Advances in Forest Hydrology: Challenges and Opportunities

Forests are an integral component of the landscape, and maintaining their functional integrity is fundamental for the sustainability of ecosystems and societies alike. Tools, innovations, and practices, analogous to those developed to improve agricultural production and quantify environmental impacts, are needed to ensure the sustainability of these forested landscapes as well as the ecosystem goods and services they produce. This article introduces ten technical articles on critical ecohydrologic processes, protection and restoration, and the effects of management practices on the hydrology and water quality of forests and forested wetlands, using both monitoring and modeling approaches. Prepared by experts in forest science, forest and agricultural hydrology, and water management, the studies reported in this special collection are concentrated in the Atlantic Coastal plain and focus on forests with shallow water tables.
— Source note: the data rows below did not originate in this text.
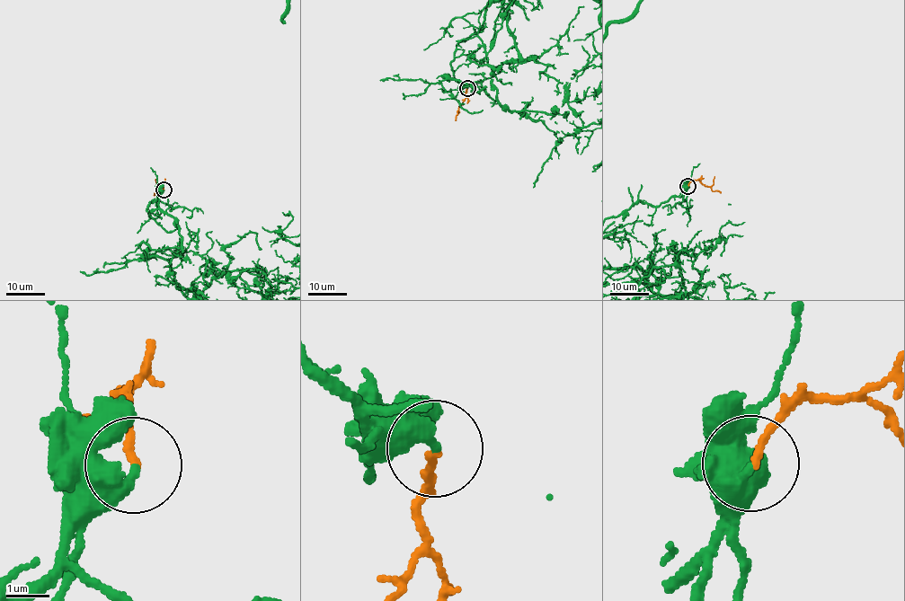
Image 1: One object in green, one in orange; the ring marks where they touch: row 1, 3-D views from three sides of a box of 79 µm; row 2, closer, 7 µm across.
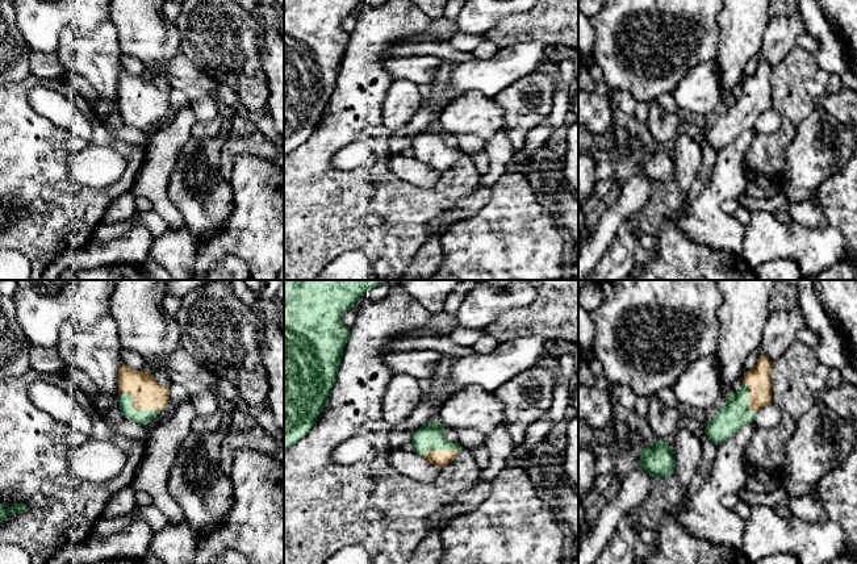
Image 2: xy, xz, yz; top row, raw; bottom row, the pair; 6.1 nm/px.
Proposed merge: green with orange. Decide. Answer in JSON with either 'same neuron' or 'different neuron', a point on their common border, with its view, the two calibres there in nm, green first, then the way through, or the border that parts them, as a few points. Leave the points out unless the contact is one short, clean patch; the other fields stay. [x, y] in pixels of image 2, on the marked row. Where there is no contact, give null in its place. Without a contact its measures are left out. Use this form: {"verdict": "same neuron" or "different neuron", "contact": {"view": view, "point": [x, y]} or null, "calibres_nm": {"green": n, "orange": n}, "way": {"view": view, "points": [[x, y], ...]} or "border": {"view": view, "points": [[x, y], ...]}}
{"verdict": "same neuron", "contact": {"view": "xy", "point": [137, 410]}, "calibres_nm": {"green": 90, "orange": 190}, "way": {"view": "xy", "points": [[142, 417], [137, 410], [139, 401], [147, 393]]}}

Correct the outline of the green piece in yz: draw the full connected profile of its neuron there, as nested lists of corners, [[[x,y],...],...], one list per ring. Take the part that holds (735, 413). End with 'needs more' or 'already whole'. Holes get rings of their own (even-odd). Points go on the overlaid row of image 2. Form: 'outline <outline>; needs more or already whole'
outline [[[760,356],[754,368],[745,373],[741,389],[730,394],[705,429],[707,439],[716,447],[732,438],[744,425],[752,423],[757,411],[772,402],[772,367],[768,358]]]; needs more

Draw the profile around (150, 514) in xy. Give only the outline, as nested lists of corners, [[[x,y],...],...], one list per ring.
[[[154,505],[149,506],[135,506],[135,509],[124,517],[117,518],[104,518],[101,517],[92,534],[99,536],[108,536],[122,531],[133,521],[133,513],[137,513],[141,519],[143,519],[154,531],[160,531],[170,527],[168,518]]]

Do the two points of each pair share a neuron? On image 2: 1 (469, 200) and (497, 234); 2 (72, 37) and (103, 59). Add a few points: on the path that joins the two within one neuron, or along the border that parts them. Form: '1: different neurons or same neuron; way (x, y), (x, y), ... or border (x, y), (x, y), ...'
1: different neurons; border (492, 188), (492, 196), (476, 213), (451, 225)
2: same neuron; way (80, 45), (88, 53), (95, 54)

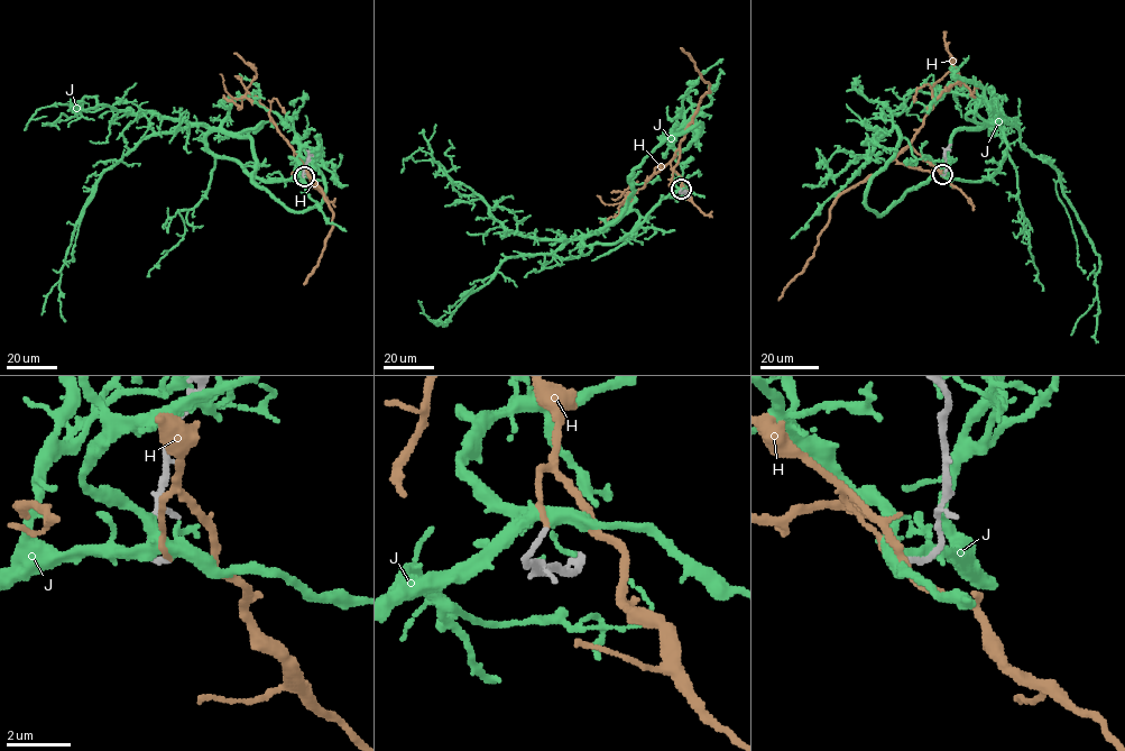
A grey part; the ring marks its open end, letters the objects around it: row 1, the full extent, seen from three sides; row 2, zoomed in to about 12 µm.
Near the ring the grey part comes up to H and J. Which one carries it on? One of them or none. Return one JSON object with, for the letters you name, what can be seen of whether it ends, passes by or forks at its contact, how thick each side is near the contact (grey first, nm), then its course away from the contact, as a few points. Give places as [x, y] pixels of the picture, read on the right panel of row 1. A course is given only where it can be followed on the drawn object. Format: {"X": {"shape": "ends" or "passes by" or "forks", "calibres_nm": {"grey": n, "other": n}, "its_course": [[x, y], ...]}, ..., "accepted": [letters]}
{"H": {"shape": "ends", "calibres_nm": {"grey": 170, "other": 170}, "its_course": [[941, 174], [907, 146], [882, 168], [849, 188], [830, 209], [814, 254], [778, 300]]}, "accepted": ["H"]}

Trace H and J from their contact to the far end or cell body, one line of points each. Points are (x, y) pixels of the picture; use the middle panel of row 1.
H: (681, 189), (681, 179), (671, 168), (671, 159), (698, 103), (709, 92), (695, 62), (681, 47)
J: (681, 189), (612, 244), (582, 241), (656, 147), (699, 135), (674, 148), (684, 92), (722, 58)

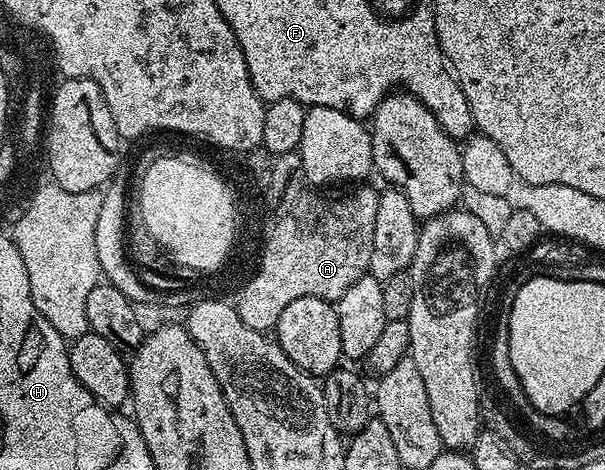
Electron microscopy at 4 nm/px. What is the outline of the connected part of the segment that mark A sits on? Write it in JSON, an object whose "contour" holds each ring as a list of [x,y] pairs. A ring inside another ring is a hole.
{"contour":[[[358,186],[355,192],[346,192],[343,196],[334,194],[326,202],[313,201],[307,195],[302,199],[302,205],[298,205],[294,212],[287,216],[286,221],[278,224],[277,231],[274,231],[273,239],[270,239],[269,247],[265,250],[265,257],[257,265],[258,268],[254,272],[254,277],[247,282],[242,288],[242,293],[236,299],[236,307],[240,318],[244,322],[244,326],[248,326],[252,330],[266,334],[271,330],[277,329],[278,319],[284,310],[284,306],[288,306],[288,302],[296,302],[296,298],[320,298],[321,300],[329,300],[336,302],[344,294],[344,290],[348,290],[348,286],[352,286],[352,282],[356,282],[362,276],[367,275],[370,271],[370,259],[372,258],[372,234],[376,230],[376,210],[378,209],[379,189],[362,188],[366,186]]]}

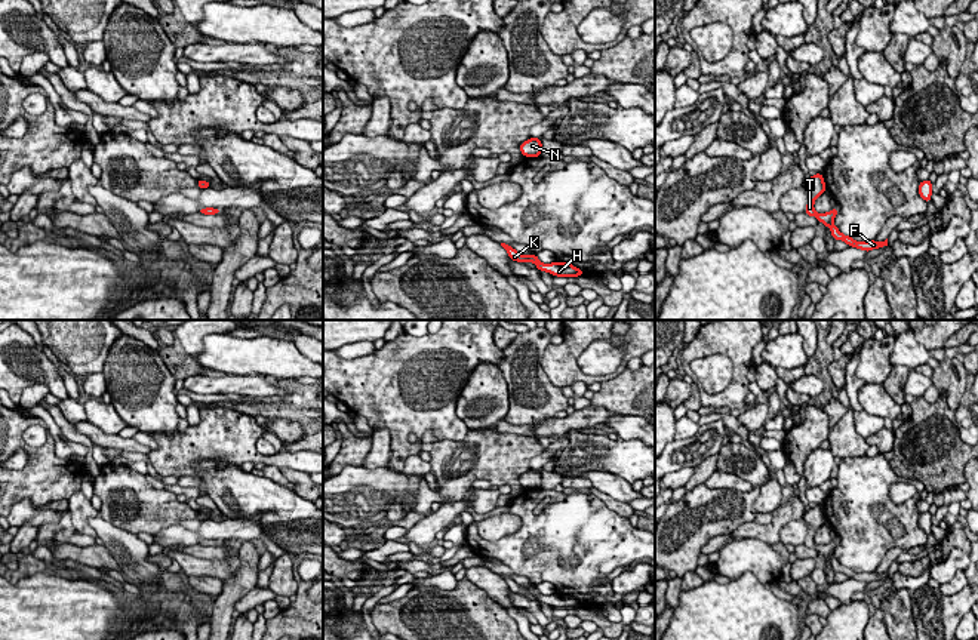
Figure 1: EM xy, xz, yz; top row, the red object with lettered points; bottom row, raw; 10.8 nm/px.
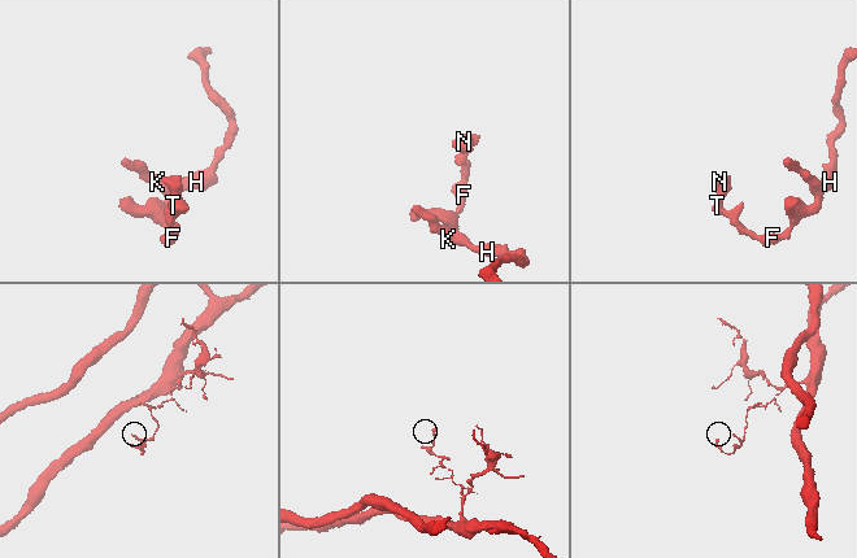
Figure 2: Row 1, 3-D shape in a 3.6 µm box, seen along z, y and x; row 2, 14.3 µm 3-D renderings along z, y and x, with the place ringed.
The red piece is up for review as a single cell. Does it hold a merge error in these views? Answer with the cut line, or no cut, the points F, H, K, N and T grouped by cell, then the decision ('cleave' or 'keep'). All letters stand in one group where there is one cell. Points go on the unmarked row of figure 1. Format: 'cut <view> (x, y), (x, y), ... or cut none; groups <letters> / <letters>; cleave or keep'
cut none; groups F H K N T; keep

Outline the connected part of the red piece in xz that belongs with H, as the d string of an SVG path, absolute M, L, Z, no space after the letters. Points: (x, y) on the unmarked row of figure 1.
M501 575L501 578L507 582L511 593L532 594L536 597L536 600L539 603L545 603L545 604L550 604L557 609L569 609L569 607L578 609L578 607L584 606L582 601L573 599L569 594L557 593L557 594L551 594L551 596L542 596L535 585L533 587L522 587L516 581L513 581L510 576Z

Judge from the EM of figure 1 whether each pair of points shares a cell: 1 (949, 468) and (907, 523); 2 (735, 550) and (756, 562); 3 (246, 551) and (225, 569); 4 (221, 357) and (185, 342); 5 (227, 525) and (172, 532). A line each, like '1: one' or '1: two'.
1: two
2: one
3: two
4: two
5: one

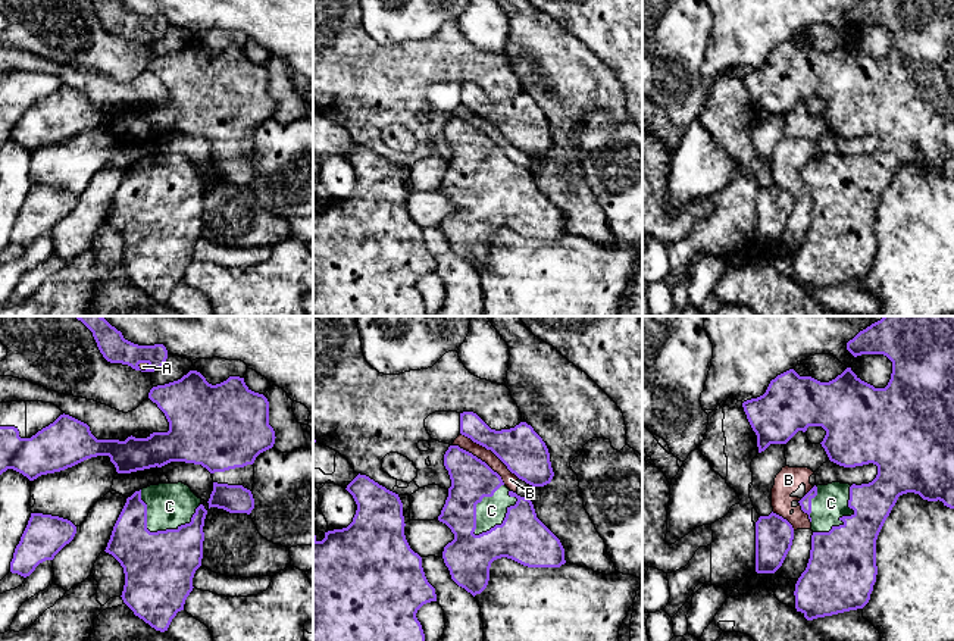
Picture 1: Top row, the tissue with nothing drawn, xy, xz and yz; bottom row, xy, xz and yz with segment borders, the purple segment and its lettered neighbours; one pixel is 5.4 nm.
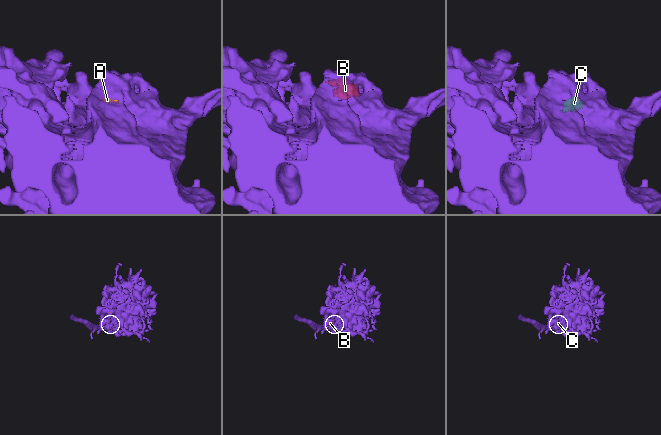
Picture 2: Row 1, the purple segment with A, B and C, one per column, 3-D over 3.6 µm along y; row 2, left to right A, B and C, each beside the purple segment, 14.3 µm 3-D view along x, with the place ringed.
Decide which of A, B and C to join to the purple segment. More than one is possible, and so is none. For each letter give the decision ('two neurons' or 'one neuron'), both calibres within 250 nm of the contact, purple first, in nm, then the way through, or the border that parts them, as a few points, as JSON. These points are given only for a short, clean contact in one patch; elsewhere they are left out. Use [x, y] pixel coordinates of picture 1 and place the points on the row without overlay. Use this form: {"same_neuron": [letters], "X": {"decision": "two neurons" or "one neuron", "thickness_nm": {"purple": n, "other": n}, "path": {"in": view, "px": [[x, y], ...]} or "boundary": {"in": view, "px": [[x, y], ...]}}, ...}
{"same_neuron": ["A", "C"], "A": {"decision": "one neuron", "thickness_nm": {"purple": 160, "other": 50}, "path": {"in": "xy", "px": [[115, 19], [140, 28], [146, 40], [143, 37]]}}, "B": {"decision": "two neurons", "thickness_nm": {"purple": 240, "other": 80}}, "C": {"decision": "one neuron", "thickness_nm": {"purple": 240, "other": 160}, "path": {"in": "xz", "px": [[472, 150], [475, 156], [475, 178], [491, 181]]}}}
Experimental studies describe the effects of riparian vegetation harvest, human disturbance, and future climatic change on groundwater, the significance of emergent vegetation after harvest, and long-term hydrologic water balance of a managed pine forest. Modeling studies use the SWAT model to predict streamflow dynamics of a less disturbed, coastal forested watershed, and DRAINMOD to determine the impacts of minor silvicultural drainage on wetland hydrology and to improve wetland restoration. Finally, a study describes potential uncertainties associated with infrequent water sampling of nutrient loads from drained forested watersheds. This introductory article summarizes these studies of shallow water table forests and relates them to the broader field of forest hydrology, including its challenges and opportunities, while identifying pressing issues of land use and climate change. The results from these studies should help guide management and restoration of forest wetland ecosystems and direct future forest hydrologic research, including research in large prior converted agricultural landscapes.